To reach those conclusions, the study team enrolled a convenience sample of 3,500 healthcare workers from the Johns Hopkins Health System beginning in June 2020 and followed through September 3, 2021. Participants provided serum samples 90 days apart, and researchers collected SARS-CoV-2 polymerase chain reaction (PCR) test results and vaccination dates (inside and outside the health system) from electronic health records.

The study subjects also had a serum sample collected at least 14 days after receiving the second dose of an mRNA SARS-CoV-2 vaccine, with previous SARS-CoV-2 infection defined by the date of positive SARS-CoV-2 PCR test results prior to first vaccine dose.
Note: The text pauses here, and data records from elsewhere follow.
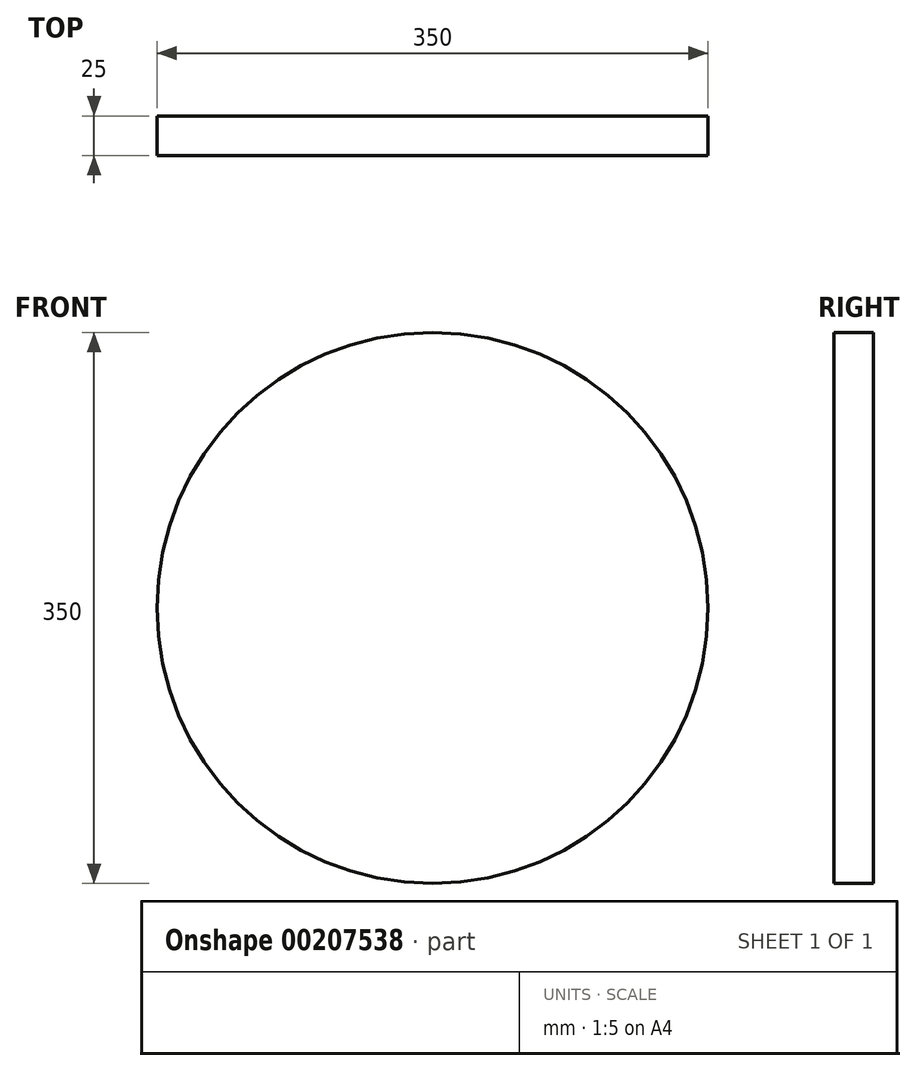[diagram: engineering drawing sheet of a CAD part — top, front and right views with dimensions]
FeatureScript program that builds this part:
annotation { "Feature Type Name" : "Feature", "Feature Type Description" : "" }
export const myFeature = defineFeature(function(context is Context, id is Id, definition is map)
    precondition{}
    {
        {
            var Q0;
            Q0=qCreatedBy(makeId("Front.planeOp"),FACE);
            var sketch = newSketch(context, id + "F0", { "sketchPlane" : qUnion([Q0])});
            skCircle(sketch, "E0", {"center": v(0, 0) * mm, "radius": 175 * mm});
            skSolve(sketch);
        }
        {
            var Q0;
            Q0 = qSketchRegion(id + "F0", true);
            extrude(context, id + "F1", {"entities" : qUnion([Q0]), "depth" : 25 * mm});
        }
    });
Investigators obtained immunoglobulin G (IgG) antibody measurements using an enzyme-linked immunosorbent assay (Euroimmun), estimating optical density ratios with a lower threshold of 1.23 and upper threshold of 11.00 based on assay saturation.

Slightly fewer than 4% of the 1,960 healthcare workers who provided serum samples showed evidence of previous infection: 41 with positive PCR results 90 or fewer days before vaccination and 32 with positive PCR results more than 90 days before vaccination. With a mean age of 40.4 years, most (80%) of the healthcare workers providing samples were women.

In explaining why they undertook the study, the authors noted, “Waning serum antibodies against SARS-CoV-2 have raised questions about long-term immunity. Lower antibody levels to SARS-CoV-2 spike protein are associated with breakthrough infections after vaccination, prompting consideration of booster doses. Prior infection may enhance protection from vaccination, stimulating inquiry about hybrid immunity. Our objective was to examine SARS-CoV-2 spike IgG antibodies in a longitudinal cohort, comparing antibody durability in individuals who received an mRNA SARS-CoV-2 vaccine with or without prior SARS-CoV-2 infection.”

Results indicate that among participants without previous SARS-CoV-2 infection, the adjusted median antibody measurements were 8.69 (95% CI, 8.56-8.80) at 1 month, 7.28 (95% CI, 7.15-7.40) at 3 months, and 4.55 (95% CI, 4.16-4.91) at 6 months after vaccination.

“Compared with participants without previous SARS-CoV-2 infection, those with prior infection maintained higher postvaccination adjusted median antibody measurements by an absolute difference of 1.25 (95% CI, 0.86-1.62) (relative difference, 14% [95% CI, 10%-19%]) at 1 month, 1.42 (95% CI, 0.98-1.86) (relative difference, 19% [95% CI, 13%-26%]) at 3 months, and 2.56 (95% CI, 1.66-4.08) (relative difference, 56% [95% CI, 35%-94%]) at 6 months,” the authors stated.

When the previously infected patients were vaccinated made a difference, the authors noted, adding, “Individuals with PCR-confirmed infection more than 90 days before vaccination had higher postvaccination adjusted antibody measurements, compared with those with PCR-confirmed infection less than or equal to 90 days before vaccination, of 10.52 (95% CI, 10.13-11.00) (absolute difference, 0.86 [95% CI, 0.28-1.48]; relative difference, 9% (95% CI, 3%-16%]) at 1 month and 9.31 (95% CI, 8.47-9.98) (absolute difference, 1.09 [95% CI, 0.17-1.92]; relative difference, 13% [95% CI, 2%-24%]) at 3 months.”

“This suggests that a longer interval between infection and first vaccine dose may enhance the antibody response,” Dr. Milstone said, adding that further investigation is needed to determine whether increased postvaccination durability in previously infected people is attributable to the number of exposures to the virus, the interval between exposures, or the interplay between natural or vaccine-derived immunity.